**Request**
From the line containing "circle: (432, 98) -> (598, 91), size x0.6" down to the last line of the records below, give every line again without any change.

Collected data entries
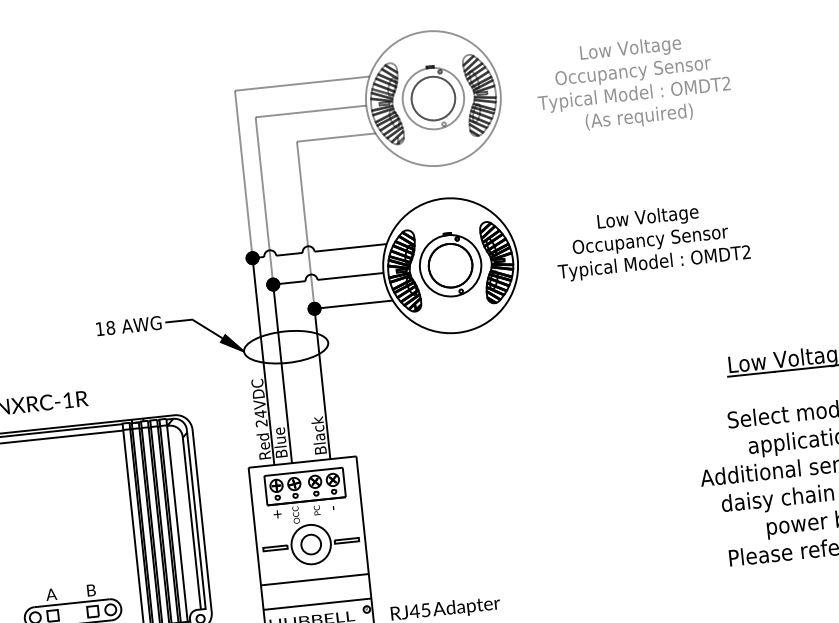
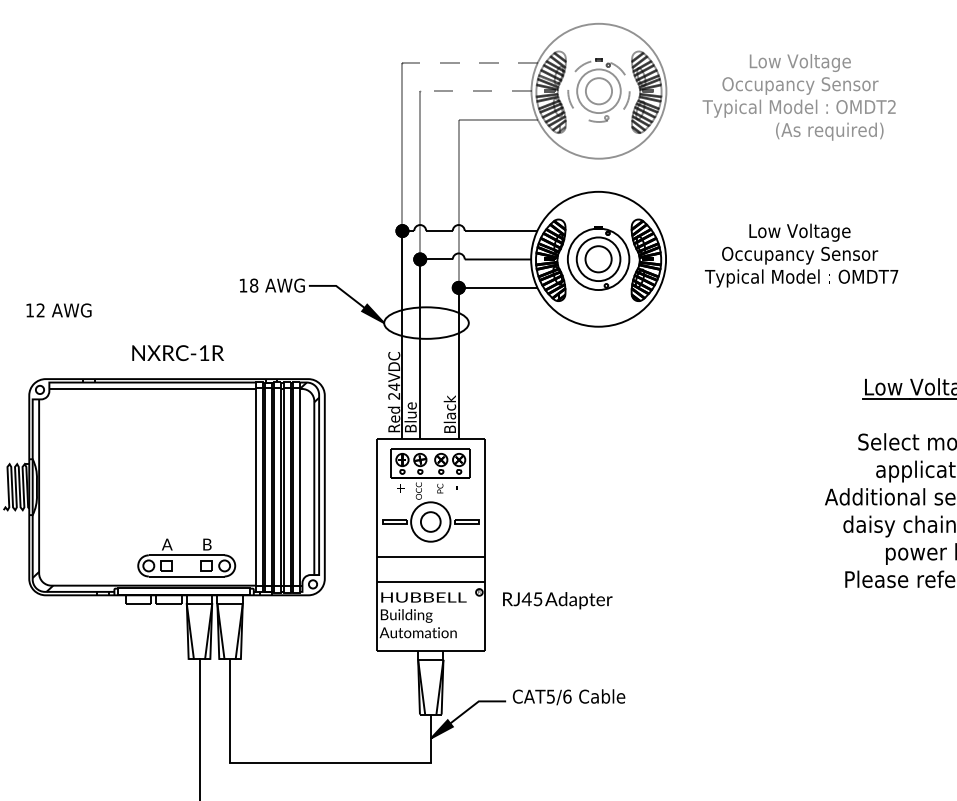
line: (301, 83) -> (469, 62), solid -> dashed
circle: (432, 98) -> (598, 91), size x0.6
circle: (432, 98) -> (598, 91), solid -> dashed
line: (309, 111) -> (474, 91), solid -> dashed
text: (639, 117) -> (829, 131), moved
text: (746, 251) -> (894, 276), OMDT2 -> OMDT7
circle: (450, 265) -> (598, 259), size x0.6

**Answer to the exercise**
circle: (432, 98) -> (598, 91), size x0.6
circle: (432, 98) -> (598, 91), solid -> dashed
line: (309, 111) -> (474, 91), solid -> dashed
text: (639, 117) -> (829, 131), moved
text: (746, 251) -> (894, 276), OMDT2 -> OMDT7
circle: (450, 265) -> (598, 259), size x0.6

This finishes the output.